Win10 installer refuses to install on a GPT drive: Microsoft does NOT support GPT however it can read/write to them during runtime. Win10 does NOT support GPT.
Redhat Oracle installers do NOT support GPT unless to hoard it. I installed FreeBSD which insists on using GPT (my intuition said use 4-OS old way on my 1TB HD, but it was not allowed). I then tried intalling RH as a 2nd OS: the installer could not automatically or manually install, saying freeBSD was "where it wanted to be, it could not make room to install boot files". (instead of proceeding to install the HD image without boot, it simply refuses to anything but stall my time and insist on being the sole owner of the drive)

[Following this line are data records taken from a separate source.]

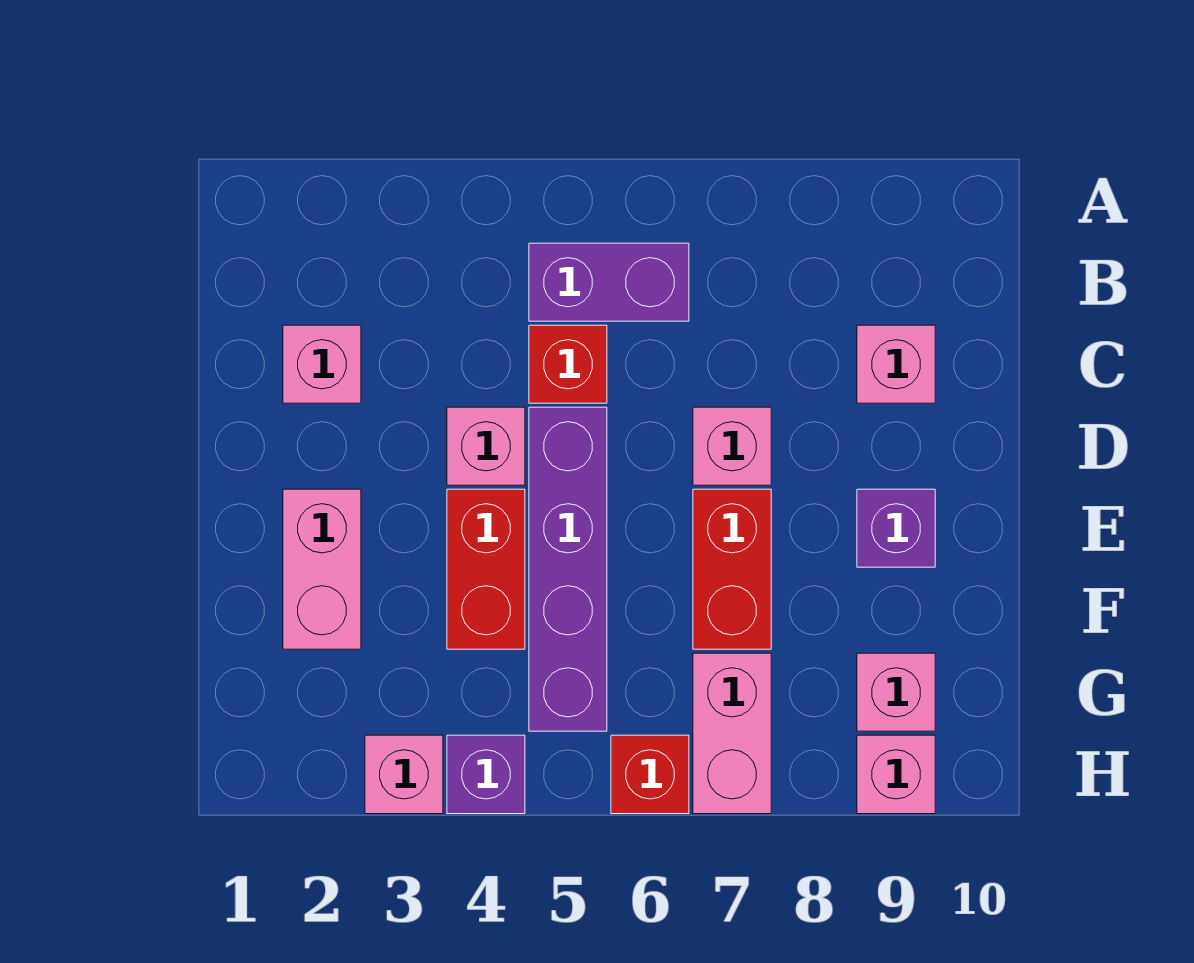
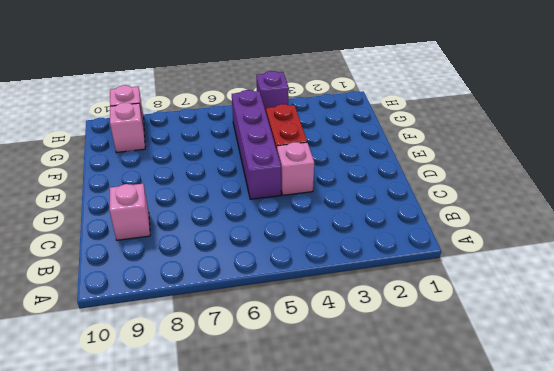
none -> purple brick B5:B6 level 1
none -> pink brick C2 level 1
none -> red brick C5 level 1

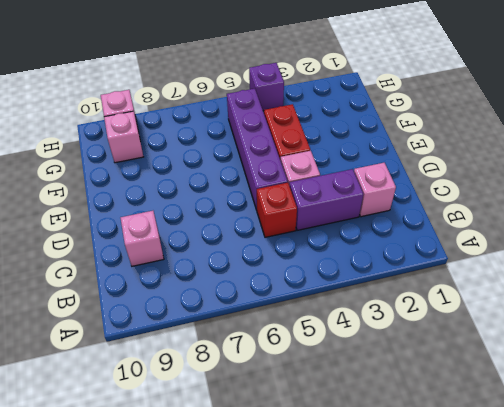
purple brick C3:C4 level 1 -> purple brick B5:B6 level 1
none -> pink brick D7 level 1
none -> pink brick E2:F2 level 1
none -> red brick E7:F7 level 1

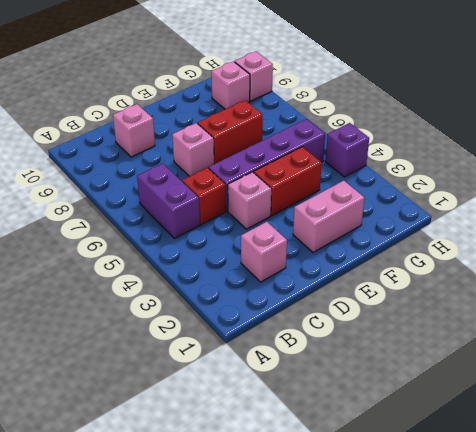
none -> purple brick E9 level 1
none -> pink brick G7:H7 level 1
none -> pink brick H3 level 1

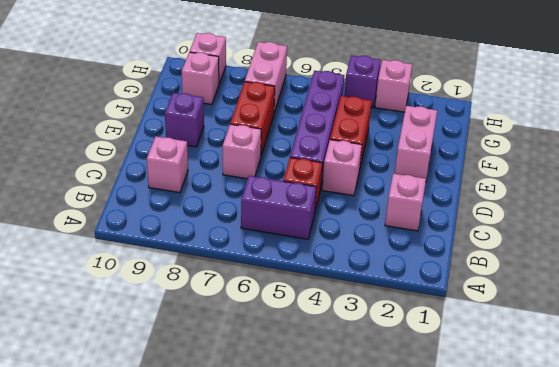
none -> red brick H6 level 1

I SEE ABSOLUTELY 0 IMPOROVEMENT using GPT having EFI in my system as a consumer. I now cannot bithack my way into installing because installers "smartly prevent installation" ... which they seem to do whenever a competitor's system has already installed, demanding to be the first and only installed IMHO.
The "easily 4, always 4" partition scheme of the past never failed until modern installers began refusing to install if they must use it - yet also they are incapable of using the GPT they claim has "saved the end user": which they know is a big FAT lie.
You can say GPT has 0 todo with EFI or UEFI, but really it does because a GPT without any booting is not a possibility. You do have to boot. And it isn't really, as I said, booting USB that's the problem it is that installers refuse to install. Which? Win10, Redhat, Apple, FreeBSD, all conditionally where the other installed first.